Но самое главное, что и Помм — особенно Помм — будет довольна таким распределением ролей; когда Эмери из вежливости или машинально сделает вид, будто хочет вытереть только что вымытую Помм тарелку или застелить постель, девушка решительно воспротивится: не должен он этого делать, не должен даже знать, как это делается, ибо лишь тогда он сможет читать, учиться, размышлять, а долг или даже привилегия Помм — дарить ему такую возможность. Умение хорошо справляться со своими скромными обязанностями, заботиться о благополучии студента станет в какой-то мере ее сутью, ее самовыражением. И значит, частица ее перейдет к нему, к Эмери. А большего ей и не нужно.

Стремясь, доказать Эмери свое обожание, девушка трудилась не покладая рук, так что словно бы растворялась во множестве домашних дел. И это ее стремление стушеваться и отодвинуть все житейские заботы от любимого создавало вокруг Эмери зияющую пустоту — так расступается толпа перед властелином. Студент же при этом чувствовал себя так, точно его обволакивает, берет в кольцо, зажимает в тиски нечто невидимое, ускользающее в последний момент. Порядок у Помм был налажен безукоризненный. Но было что-то даже бестактное в том, сколь тщательно и упорно юная хозяйка старалась держаться в тени. И молодому человеку порой хотелось, чтобы его поменьше оберегали.

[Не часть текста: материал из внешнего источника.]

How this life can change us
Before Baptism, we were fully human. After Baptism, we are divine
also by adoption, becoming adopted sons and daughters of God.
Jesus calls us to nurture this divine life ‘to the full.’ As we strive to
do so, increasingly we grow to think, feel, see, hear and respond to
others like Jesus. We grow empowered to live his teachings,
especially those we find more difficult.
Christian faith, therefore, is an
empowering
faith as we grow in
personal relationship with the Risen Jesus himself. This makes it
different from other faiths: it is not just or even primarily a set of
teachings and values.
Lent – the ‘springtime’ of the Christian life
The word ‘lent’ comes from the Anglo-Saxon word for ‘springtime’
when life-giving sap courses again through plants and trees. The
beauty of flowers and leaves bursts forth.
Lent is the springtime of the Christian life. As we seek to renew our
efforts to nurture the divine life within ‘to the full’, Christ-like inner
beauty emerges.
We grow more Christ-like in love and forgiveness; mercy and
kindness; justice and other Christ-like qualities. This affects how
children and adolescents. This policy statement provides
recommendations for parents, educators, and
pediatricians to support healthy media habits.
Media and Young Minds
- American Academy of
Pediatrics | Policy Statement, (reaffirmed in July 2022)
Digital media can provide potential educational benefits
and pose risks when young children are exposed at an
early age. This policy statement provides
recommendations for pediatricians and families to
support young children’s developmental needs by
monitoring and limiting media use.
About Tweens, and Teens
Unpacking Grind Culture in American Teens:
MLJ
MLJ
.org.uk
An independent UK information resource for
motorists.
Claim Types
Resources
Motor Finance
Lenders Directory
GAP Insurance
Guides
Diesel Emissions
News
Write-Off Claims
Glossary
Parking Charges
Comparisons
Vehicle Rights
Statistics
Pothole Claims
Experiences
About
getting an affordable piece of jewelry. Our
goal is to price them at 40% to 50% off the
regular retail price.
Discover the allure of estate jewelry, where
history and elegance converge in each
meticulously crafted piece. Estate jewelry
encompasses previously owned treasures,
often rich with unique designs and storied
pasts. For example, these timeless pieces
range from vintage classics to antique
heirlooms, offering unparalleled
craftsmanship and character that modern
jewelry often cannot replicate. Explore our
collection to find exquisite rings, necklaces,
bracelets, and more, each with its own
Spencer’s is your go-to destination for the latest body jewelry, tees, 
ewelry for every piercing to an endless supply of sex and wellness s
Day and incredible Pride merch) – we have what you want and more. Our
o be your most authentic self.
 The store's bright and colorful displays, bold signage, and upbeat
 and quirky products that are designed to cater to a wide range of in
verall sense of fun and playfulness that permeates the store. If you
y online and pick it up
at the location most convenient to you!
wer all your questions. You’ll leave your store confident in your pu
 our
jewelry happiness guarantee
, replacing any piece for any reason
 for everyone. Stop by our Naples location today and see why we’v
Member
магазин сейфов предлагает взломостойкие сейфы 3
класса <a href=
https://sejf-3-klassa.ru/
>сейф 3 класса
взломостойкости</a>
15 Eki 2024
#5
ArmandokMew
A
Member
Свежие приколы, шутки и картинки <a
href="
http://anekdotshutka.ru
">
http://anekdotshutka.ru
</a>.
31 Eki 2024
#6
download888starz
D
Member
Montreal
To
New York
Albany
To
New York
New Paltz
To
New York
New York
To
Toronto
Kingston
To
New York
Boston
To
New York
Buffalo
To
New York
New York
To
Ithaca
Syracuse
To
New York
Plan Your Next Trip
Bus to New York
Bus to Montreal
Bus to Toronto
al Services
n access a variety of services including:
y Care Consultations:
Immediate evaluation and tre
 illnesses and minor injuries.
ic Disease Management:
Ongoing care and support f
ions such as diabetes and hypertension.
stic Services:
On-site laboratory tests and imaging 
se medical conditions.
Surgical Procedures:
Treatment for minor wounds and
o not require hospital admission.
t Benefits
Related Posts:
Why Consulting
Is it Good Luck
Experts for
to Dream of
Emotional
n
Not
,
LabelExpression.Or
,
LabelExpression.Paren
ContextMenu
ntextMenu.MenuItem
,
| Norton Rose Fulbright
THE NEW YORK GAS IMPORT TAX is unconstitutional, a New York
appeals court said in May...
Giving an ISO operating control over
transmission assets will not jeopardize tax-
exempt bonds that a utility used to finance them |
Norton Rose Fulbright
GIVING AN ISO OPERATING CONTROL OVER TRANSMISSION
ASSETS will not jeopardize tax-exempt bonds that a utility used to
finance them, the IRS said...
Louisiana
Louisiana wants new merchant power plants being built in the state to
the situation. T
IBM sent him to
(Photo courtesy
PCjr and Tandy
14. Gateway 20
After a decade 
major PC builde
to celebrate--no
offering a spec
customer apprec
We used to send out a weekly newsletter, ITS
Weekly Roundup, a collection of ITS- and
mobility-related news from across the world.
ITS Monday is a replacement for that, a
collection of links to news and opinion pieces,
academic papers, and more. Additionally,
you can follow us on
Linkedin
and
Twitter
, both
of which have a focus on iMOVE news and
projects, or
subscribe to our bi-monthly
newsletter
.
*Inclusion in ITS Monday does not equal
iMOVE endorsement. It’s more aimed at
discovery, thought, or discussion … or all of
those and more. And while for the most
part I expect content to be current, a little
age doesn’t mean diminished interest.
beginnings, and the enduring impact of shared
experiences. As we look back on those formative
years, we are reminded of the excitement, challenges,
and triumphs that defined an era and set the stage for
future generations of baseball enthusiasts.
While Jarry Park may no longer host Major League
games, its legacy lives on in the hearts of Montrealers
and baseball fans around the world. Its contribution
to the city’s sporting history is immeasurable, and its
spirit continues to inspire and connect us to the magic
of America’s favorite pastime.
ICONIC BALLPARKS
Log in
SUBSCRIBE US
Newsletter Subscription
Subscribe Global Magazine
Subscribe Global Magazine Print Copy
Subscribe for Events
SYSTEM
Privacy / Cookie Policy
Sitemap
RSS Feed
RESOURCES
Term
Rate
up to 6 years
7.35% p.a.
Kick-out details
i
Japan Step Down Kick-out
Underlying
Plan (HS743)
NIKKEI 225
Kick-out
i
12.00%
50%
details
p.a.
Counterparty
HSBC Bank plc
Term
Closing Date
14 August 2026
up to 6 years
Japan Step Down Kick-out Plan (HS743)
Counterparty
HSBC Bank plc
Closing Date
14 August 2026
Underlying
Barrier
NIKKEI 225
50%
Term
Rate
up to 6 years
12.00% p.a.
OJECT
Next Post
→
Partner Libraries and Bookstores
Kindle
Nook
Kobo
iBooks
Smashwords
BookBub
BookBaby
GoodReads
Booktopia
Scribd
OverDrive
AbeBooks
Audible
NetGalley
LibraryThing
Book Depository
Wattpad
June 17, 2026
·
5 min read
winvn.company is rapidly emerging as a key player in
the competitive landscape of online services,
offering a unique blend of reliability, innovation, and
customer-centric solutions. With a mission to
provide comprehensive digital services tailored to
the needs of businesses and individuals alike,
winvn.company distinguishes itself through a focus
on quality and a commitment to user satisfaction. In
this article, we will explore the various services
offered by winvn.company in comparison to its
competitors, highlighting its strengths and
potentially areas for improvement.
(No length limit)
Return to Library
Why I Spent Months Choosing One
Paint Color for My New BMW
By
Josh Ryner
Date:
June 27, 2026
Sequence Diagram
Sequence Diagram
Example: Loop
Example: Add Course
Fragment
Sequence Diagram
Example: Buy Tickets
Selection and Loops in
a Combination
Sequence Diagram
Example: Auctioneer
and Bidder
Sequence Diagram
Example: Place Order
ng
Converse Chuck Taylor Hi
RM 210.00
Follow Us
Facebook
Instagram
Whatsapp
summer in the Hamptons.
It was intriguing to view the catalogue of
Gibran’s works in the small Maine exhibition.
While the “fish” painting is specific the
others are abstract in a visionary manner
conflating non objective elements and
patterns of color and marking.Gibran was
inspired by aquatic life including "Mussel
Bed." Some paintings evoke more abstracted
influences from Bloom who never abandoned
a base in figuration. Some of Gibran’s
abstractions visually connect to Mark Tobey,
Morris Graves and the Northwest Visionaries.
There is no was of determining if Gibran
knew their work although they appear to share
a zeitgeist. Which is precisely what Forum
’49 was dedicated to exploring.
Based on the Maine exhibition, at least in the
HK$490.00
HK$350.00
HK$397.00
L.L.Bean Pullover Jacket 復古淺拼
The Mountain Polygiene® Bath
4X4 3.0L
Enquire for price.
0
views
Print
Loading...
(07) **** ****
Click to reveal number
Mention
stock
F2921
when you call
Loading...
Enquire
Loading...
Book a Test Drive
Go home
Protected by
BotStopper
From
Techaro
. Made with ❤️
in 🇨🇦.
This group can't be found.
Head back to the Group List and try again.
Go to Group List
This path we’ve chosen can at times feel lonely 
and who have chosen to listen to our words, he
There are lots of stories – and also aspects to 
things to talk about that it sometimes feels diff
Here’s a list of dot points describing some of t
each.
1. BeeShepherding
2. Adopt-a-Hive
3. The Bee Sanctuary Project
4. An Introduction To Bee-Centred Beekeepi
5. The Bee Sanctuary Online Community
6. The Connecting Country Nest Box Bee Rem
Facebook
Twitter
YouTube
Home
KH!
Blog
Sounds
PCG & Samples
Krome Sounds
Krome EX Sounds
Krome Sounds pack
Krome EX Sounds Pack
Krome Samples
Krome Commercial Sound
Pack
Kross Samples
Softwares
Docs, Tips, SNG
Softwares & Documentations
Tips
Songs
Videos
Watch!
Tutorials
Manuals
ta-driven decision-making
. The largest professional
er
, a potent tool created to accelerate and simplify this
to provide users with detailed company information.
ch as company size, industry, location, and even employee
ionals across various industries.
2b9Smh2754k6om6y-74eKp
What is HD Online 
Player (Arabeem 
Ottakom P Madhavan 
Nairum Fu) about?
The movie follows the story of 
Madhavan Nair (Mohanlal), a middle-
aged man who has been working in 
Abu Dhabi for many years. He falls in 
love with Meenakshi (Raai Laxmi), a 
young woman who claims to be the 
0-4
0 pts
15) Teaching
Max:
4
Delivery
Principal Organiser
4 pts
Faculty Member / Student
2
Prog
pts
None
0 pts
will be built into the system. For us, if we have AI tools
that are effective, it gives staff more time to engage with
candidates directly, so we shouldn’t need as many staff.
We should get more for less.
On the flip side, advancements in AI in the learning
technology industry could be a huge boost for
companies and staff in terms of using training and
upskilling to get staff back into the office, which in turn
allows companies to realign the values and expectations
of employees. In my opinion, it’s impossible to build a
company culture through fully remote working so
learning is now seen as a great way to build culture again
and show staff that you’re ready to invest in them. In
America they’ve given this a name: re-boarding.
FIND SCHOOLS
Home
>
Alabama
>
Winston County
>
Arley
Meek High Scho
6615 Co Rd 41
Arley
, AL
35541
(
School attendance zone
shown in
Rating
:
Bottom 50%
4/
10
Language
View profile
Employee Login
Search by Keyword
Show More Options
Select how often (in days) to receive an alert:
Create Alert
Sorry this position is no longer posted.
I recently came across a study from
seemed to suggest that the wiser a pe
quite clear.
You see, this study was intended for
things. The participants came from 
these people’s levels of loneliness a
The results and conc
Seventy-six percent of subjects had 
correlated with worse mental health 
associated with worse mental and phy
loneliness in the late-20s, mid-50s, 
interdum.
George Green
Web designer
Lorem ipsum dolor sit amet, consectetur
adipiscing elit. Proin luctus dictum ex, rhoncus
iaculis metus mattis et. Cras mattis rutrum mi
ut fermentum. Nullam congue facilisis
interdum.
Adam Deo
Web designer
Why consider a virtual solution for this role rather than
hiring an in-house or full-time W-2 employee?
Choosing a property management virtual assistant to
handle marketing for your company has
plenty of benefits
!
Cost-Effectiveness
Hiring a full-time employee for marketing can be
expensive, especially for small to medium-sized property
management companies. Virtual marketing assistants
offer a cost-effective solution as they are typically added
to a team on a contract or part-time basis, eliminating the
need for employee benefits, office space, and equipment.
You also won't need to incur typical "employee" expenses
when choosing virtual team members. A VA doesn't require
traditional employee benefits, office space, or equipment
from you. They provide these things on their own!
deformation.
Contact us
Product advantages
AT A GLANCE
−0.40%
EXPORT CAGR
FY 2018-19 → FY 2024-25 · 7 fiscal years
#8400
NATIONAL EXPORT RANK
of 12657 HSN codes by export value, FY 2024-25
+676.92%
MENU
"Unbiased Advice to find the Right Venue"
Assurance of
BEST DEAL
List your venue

Вскоре Эмери стал все больше и больше ценить долгие дни одиночества, когда Помм была занята на работе. Он убеждал себя, что ждет ее возвращения. И мало-помалу совместная жизнь превратилась для Эмери в череду разлук, когда разлука физическая сменялась разлукой духовной.

Вечер; девушка, синевато-бледная, лежит на разобранной постели. С той минуты, как спустился туман, все естество ее собралось в комок где-то внизу живота. Лампа на стене кажется кусочком льда во влажном воздухе ночи.